Rédacteur - Léa Auger

Alors que le soleil se couche sur les routes de campagne enneigées, Tomas (James Franco) l’esprit distrait par un conflit avec Sara (Rachel McAdams), sa petite amie, freine brutalement à la vue d’un enfant, dévalant une pente sur une luge. Rassuré, car l’enfant est sein et sauf, il le ramène chez sa mère (Charlotte Gainsbourg), et comprend avec effroi que Christopher avait un frère, Nicholas, qui est retrouvé mort sur la route.

 

Cette scène, comme l’ensemble du film, est parfaitement élaborée dans le but de représenter l’arrivée du drame (pressenti par la longue montée de Tomas, l’enfant sur le dos, vers la maison), mais également dans le but de mettre en place un lien entre l’expérience de Tomas et celle du spectateur, par un choix de point de vue interne. Ce sentiment d’avoir accès à l’intériorité de Tomas est très fort, car les moments où il est regardé par d’autres personnages (principalement des femmes) sont représentés par des plans subjectifs, dans lesquels leur regard sont des regards caméra, qui traverse l’écran. L’identification à Tomas se fait donc de manière brutale, car sensorielle, mais n’impose jamais une lecture au spectateur, car ces regards sont un mystère pour lui, une porte ouverte à l’interprétation. On peut y lire du désir et de l’admiration, comme de l’angoisse, de l’insatisfaction ou du dégoût peut être. L’histoire de Tomas se raconte en fait à travers les yeux de ces femmes qui l’entourent, et l’impression de voir le film de son point de vue à lui est en fait une illusion, car ce sont les femmes qui dictent la narration et le chemin des regards tout au long du film.

 

Néanmoins, le film ne semble pas se placer dans une approche sociologique, qui viserait à analyser les effets secondaires de ce drame sur Tomas, mais cherche plutôt à mettre en lumière le lien indicible qui s’est créé entre lui et Kate, la mère de Nicholas et Christopher. Pour traduire cela, Wenders mise tout sur un traitement de l’espace, on pourrait dire infini, où les frontières du cadre s’effacent pour réunir les personnages. On se demande même parfois si la scène que l’on voit est réellement vécue ou rêvée par Tomas, tant les choix de cadrage et d’éclairage, ainsi que le jeu des acteurs, portent à confusion. On peut saluer au passage le travail du chef opérateur, qui bouleverse par sa perfection stylistique, mais également le choix de 3D, qui semble négligeable au départ avant de devenir indispensable par la suite, pour révéler au mieux les liens spatiaux qui se mettent en place. Par ces jeux dans l’espace, c’est également la représentation d’une intériorité d’écrivain qui est mise en scène, particulièrement bien montrée par l’état de Tomas, qui semble en permanence entre l’éveil et le sommeil.
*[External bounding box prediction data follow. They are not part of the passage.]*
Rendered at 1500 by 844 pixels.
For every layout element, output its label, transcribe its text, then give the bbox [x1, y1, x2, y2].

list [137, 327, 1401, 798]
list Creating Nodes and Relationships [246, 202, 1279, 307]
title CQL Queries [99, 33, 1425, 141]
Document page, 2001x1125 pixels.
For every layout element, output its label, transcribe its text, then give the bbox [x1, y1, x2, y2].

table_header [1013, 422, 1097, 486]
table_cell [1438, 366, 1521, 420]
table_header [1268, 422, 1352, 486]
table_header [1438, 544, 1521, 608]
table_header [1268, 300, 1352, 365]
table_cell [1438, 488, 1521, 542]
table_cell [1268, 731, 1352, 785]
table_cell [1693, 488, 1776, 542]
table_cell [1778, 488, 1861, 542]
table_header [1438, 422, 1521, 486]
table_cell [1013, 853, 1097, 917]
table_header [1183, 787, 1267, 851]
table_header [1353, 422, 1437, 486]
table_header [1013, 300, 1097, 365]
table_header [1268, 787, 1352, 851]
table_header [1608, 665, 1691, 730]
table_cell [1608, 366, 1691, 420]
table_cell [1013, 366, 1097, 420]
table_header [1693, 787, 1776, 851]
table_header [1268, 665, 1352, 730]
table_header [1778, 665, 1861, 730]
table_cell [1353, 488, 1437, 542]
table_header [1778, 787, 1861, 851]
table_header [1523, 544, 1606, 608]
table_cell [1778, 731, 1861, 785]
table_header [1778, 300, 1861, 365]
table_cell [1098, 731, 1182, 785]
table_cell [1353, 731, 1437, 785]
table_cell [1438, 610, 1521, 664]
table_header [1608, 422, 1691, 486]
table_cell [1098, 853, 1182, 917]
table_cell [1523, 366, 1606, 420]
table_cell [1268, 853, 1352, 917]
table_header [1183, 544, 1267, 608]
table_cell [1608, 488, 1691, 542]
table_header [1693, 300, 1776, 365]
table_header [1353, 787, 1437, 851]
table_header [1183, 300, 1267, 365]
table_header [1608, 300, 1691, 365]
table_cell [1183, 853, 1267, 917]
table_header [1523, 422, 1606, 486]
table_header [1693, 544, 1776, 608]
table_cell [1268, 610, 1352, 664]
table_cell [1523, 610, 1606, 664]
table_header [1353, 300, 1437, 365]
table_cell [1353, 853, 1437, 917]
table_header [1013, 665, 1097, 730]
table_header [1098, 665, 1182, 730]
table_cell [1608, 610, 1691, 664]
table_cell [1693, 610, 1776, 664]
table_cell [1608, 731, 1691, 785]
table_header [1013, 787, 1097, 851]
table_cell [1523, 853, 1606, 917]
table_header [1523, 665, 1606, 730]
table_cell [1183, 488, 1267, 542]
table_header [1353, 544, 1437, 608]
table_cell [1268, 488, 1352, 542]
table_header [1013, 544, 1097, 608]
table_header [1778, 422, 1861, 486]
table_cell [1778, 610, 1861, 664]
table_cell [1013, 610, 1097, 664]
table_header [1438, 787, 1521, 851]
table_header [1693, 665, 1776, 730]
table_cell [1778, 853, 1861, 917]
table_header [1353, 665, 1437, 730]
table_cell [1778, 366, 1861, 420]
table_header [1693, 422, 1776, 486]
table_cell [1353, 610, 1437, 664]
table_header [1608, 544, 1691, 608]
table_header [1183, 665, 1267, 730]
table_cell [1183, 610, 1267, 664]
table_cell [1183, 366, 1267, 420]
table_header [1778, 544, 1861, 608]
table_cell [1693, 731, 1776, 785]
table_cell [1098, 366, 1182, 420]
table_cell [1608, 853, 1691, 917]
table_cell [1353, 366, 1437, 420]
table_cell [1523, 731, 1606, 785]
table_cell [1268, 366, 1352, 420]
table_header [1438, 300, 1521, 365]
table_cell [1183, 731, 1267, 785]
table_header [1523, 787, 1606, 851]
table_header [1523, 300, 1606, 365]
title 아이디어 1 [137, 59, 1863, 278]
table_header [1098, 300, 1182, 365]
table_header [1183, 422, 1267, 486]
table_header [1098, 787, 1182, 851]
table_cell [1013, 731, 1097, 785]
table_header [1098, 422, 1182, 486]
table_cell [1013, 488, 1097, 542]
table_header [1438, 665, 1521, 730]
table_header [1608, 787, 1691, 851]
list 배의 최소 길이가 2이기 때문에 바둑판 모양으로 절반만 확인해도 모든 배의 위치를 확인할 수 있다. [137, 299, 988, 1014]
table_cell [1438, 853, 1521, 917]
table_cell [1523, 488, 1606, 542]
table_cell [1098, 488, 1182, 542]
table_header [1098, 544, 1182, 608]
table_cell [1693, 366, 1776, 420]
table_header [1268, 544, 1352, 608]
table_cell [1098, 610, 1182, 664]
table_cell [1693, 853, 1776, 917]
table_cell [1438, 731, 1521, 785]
every thing will be fine 1 Critique : Every Thing Will Be Fine, isnt it ?Une grande importance est d’ailleurs donnée à la création et ses processus, car Tomas écrit et Kate dessine (on connaît le goût de Wim Wenders pour les arts). À travers le drame, une réflexion est proposée sur l’acte de création et la notion d’artiste. Car l’accident a stimulé la créativité et le style littéraire de Tomas, faisant de lui un auteur reconnu. Ce succès et cette reconnaissance entraînent bien sûr un sentiment de culpabilité chez lui, et une jalousie chez Christopher, qui développe une obsession oedipienne, peut-on dire, à propos de lui. Car au-delà d’enjeux dramatiques, créatifs et sentimentaux, Every Thing Will Be Fine est un film sur la recherche du père et de la paternité (thématique présente dans l’ensemble de la filmographie de Wenders). Différents duos père-fils, et trios familiaux, se mettent en place pour mettre en avant l’incapacité de Tomas d’être père. On voit clairement, à travers le dessin de Christopher représentant Tomas qui le porte sur ses épaules, qu’il le voit comme un père depuis le drame. Et on peut voir la mort de Nicholas comme celle de l’enfant que Tomas n’aura jamais, et qu’il était incapable de donner à Sara. Un sentiment fort de culpabilité, plus profond que la mort de Nicholas, semble remonter à la surface, dans lequel Tomas est confronté à son incapacité d’être père.


Every Thing Will Be Fine
est donc un retour glorieux pour Wim Wenders, qui livre une histoire bouleversante sur la culpabilité, cela à travers différentes thématiques comme la paternité et la création. En cinéaste audacieux, il propose une nouvelle utilisation de la 3D relief, qui est ici au service d’une histoire profonde, et qui permet au cinéma d’aller plus loin dans une représentation ultra réaliste du monde qui nous entoure.